Task statement — Gather every line in the items below that contains the word "data", and copy each of those lines without any change.

Material to process —
%%
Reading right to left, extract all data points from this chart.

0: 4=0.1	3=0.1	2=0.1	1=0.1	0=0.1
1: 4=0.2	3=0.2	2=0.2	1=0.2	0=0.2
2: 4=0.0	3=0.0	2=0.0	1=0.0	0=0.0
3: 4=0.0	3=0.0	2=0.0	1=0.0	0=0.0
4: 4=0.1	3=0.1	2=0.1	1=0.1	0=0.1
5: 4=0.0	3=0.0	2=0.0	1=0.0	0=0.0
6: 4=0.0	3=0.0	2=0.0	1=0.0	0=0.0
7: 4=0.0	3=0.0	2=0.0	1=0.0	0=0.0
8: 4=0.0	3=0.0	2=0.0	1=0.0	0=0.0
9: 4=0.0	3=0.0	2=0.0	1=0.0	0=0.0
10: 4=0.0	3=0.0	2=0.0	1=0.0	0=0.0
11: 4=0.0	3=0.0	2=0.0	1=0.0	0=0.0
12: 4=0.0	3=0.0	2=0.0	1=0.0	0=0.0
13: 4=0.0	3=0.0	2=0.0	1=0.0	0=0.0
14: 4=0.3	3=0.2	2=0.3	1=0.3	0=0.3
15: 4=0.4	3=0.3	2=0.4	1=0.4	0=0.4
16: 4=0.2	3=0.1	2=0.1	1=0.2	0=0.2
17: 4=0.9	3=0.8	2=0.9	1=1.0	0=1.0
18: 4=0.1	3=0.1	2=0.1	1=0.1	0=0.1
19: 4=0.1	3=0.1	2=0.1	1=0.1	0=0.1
%%
Answer box —
Reading right to left, extract all data points from this chart.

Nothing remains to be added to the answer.